Quoted passage:
The isotopic chemistry of the shells has revealed the existence of a prolonged and harsh drought that put all life in the area at risk during what is known as “the starving time.” University of South Florida geologist Gregory S. Herbert has co-authored an article titled Reconstructing Early 17th Century Estuarine from Jamestown Oysters, with Juliana M. Harding (senior marine scientist with the Virginia Institute of Marine Science), Howard J. Spero (a from the University of California, Davis), Roger Mann (a professor of marine science and director of research and advisory science at the Virginia Institute of Marine Science at William & Mary) and USF Ph.D. candidate Jennifer L. Sliko for the Proceedings of the National Academy of Science Journal that explains how.

Due to crop failures, many of the colonists had to rely heavily on seafood, including oysters harvested from the James River. Lead author Harding and her colleagues found the shells yield data about the record dry conditions that killed nearly half of Jamestown’s colonists. Once the oysters were consumed, the colonists discarded the shells and other refuse in a nearby well that was likely abandoned due to salt water intrusion during the drought. Harding and her colleagues dated the shells to between 1604 and 1612, near the end of the drought, and found that the oxygen isotopes of the shells yield data about the record dry conditions that killed nearly half of Jamestown’s colonists.

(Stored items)
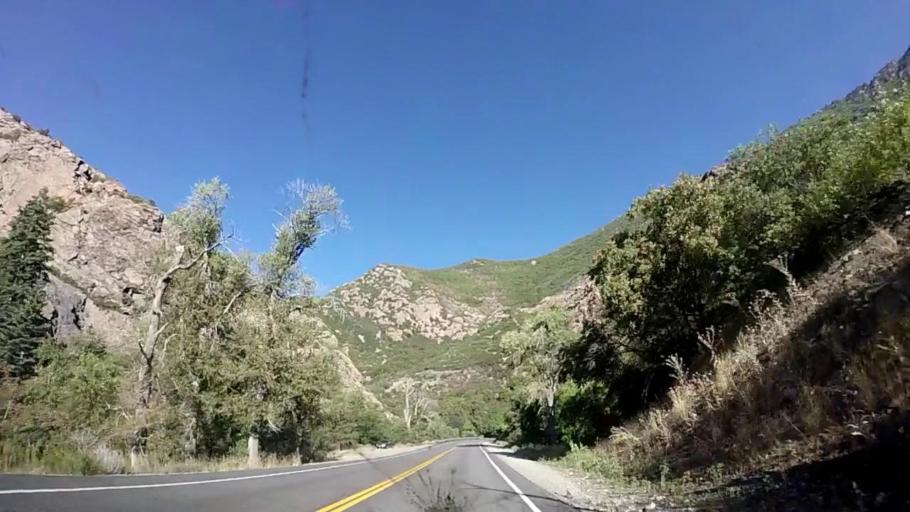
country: US
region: Utah
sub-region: Salt Lake County
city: Cottonwood Heights
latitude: 40.6239
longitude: -111.7638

Task instructions:
From the Jamestown oyster passage above, return everything from "The isotopic chemistry" down to "that explains how.", copied word for word.

The answer:
The isotopic chemistry of the shells has revealed the existence of a prolonged and harsh drought that put all life in the area at risk during what is known as “the starving time.” University of South Florida geologist Gregory S. Herbert has co-authored an article titled Reconstructing Early 17th Century Estuarine from Jamestown Oysters, with Juliana M. Harding (senior marine scientist with the Virginia Institute of Marine Science), Howard J. Spero (a from the University of California, Davis), Roger Mann (a professor of marine science and director of research and advisory science at the Virginia Institute of Marine Science at William & Mary) and USF Ph.D. candidate Jennifer L. Sliko for the Proceedings of the National Academy of Science Journal that explains how.